For a long time the limiting parameter was assumed to be oil, and it may still be a driving economic force limiting expansion, but as detailed above, I suspect that water will be the limit for much of the current population growth, and likely one that such populations and governments are manifestly unprepared for.
That’s the figure I’ve heard given in The Population Bomb and other places. Admittedly, it seems a bit low, considering that we’ve got 6+ now, but when you figure that there’s barely a billion people with a First World lifestyle and the planet’s choking, it may not be all that unreasonable (give or take a few hundred million).

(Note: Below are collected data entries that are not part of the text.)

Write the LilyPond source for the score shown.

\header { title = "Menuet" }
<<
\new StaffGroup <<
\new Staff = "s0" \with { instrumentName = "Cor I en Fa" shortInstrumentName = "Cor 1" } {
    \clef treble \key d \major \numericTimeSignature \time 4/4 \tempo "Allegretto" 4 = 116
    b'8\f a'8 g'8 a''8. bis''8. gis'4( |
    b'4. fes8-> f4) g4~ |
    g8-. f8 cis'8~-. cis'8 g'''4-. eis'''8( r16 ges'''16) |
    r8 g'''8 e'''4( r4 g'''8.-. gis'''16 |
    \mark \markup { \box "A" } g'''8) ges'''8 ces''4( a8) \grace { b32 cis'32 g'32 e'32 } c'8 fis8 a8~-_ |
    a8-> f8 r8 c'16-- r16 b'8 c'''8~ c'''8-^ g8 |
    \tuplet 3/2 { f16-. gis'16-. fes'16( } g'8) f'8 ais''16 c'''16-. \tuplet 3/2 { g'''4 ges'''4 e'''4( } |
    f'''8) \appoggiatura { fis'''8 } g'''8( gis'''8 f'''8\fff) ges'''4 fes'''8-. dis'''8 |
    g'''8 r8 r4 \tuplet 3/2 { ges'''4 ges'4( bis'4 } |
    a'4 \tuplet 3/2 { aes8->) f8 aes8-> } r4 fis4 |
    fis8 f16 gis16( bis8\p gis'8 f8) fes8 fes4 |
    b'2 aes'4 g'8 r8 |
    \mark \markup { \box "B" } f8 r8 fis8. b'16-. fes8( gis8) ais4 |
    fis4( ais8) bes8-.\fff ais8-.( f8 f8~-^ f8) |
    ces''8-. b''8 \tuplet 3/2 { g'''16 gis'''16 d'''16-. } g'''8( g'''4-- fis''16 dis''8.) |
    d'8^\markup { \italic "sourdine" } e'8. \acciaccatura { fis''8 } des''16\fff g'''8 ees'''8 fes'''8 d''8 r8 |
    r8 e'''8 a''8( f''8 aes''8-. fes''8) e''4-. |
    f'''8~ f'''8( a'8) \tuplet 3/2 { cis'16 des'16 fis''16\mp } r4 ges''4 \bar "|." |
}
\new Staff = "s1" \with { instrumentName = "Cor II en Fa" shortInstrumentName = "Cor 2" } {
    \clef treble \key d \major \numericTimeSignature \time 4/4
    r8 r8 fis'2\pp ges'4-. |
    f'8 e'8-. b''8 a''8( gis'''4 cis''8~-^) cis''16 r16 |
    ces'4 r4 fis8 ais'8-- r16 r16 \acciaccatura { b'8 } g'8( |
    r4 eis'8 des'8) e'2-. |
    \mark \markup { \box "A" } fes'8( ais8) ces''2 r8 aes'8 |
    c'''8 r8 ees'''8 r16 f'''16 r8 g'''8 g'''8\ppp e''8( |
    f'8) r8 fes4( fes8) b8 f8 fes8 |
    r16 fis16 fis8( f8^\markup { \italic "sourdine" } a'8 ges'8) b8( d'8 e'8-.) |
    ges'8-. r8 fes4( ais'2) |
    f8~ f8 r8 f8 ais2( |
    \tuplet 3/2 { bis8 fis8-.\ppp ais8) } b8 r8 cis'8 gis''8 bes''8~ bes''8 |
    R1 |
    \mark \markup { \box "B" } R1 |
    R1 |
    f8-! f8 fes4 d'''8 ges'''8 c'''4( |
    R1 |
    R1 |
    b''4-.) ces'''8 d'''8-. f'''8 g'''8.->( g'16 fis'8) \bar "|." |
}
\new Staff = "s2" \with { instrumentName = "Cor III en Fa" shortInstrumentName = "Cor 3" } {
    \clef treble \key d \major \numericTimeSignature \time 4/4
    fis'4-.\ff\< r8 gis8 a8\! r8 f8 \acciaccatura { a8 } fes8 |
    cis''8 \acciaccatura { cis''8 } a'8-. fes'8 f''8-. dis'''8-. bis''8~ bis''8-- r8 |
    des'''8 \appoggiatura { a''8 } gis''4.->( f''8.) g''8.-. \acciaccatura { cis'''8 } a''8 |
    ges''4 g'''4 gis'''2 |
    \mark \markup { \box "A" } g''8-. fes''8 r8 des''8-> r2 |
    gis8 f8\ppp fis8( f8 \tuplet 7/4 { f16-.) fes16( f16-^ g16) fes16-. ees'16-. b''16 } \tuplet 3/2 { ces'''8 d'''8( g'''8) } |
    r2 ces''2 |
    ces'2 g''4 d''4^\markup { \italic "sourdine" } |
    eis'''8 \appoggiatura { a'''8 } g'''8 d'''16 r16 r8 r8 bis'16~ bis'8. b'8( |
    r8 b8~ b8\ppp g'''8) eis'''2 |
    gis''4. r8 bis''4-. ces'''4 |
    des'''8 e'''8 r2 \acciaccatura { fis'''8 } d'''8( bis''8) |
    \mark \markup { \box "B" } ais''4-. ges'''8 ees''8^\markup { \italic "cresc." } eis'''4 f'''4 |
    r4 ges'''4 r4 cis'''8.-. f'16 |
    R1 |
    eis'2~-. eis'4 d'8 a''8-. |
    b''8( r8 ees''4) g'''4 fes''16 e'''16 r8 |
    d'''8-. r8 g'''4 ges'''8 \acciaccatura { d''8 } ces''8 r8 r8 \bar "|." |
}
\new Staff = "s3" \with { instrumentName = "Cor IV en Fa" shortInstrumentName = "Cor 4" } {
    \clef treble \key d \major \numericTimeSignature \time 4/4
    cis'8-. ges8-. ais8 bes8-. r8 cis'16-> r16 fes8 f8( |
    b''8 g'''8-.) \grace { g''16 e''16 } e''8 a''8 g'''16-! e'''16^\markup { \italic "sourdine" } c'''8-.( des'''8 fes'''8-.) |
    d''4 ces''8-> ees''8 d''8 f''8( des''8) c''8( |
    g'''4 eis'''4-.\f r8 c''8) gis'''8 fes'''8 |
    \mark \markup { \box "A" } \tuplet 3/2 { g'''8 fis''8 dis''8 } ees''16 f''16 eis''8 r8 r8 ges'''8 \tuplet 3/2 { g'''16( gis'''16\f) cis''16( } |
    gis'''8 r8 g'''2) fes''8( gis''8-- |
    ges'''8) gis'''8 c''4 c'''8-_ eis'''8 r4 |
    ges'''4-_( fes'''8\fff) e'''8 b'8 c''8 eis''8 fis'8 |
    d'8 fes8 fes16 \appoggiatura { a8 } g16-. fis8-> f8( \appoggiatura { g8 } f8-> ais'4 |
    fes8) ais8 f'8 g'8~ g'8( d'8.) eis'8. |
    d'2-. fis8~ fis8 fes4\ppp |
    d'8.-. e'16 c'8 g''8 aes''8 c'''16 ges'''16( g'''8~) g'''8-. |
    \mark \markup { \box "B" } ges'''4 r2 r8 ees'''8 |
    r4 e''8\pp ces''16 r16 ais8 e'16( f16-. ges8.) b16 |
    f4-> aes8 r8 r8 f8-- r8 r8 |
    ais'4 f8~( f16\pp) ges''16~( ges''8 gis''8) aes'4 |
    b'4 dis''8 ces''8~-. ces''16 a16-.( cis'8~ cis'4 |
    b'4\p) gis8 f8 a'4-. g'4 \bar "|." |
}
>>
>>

In addition to what Stranger has said as to the total population we can sustain, there’s the problem that we don’t really have sustainable technology, yet. And who knows when that will happen? Even if it’s developed tomorrow, it’s going take a long time to filter out to everyone.
Almost every other claim in The Population Bomb was wrong, so why should that one be right? It’s strange how that book gets such a blind pass when it was a book of very specific predictions that all turned out to be wrong. I would always have assumed that if you wrote a big famous book full of predictions of what would happen in the next twenty years, and they twenty years passed and none of your predictions was correct, people would laugh at you. And yet people still take that book seriously.
Now, if you want to talk about “the population bomb” in the generic sense of a population problem, that’s one thing, but it was well established a long time ago that the book of that name by entomologist Paul Ehrlich is almost universally wrong in its specific claims and predictions.
Attempts to predict the future are almost always wrong, and the likelihood of their being wrong gets closer to 100% in proportion to 1. The length of time necessary for the prediction to come true increases and 2. the complexity of the issue the prediction concerns.
Thank you! About time someone mentioned that. An interesting side note is that while people keep bringing up The Population Bomb no one seems to bring up Julian Simon. I have never quite figured out why the guy who has been proven to be wrong keeps getting cited yet the guy who was right is ignored.
Of course, Simon was only right about the price of copper in the short term. The price has skyrocketed and thefts of copper are becoming increasingly common.
According to the article, copper hit a high of 27.2 cents per pound in 1916.
According to this inflation calculator, 27.2 cents in 1916 is equivalent to approximately $5.50 today.
Of course the price in 1916 was likely affected by World War I. But still, it’s clear that there are always short term swings in the price of commodities. Just because copper has been expensive lately doesn’t mean that Julian Simon was wrong.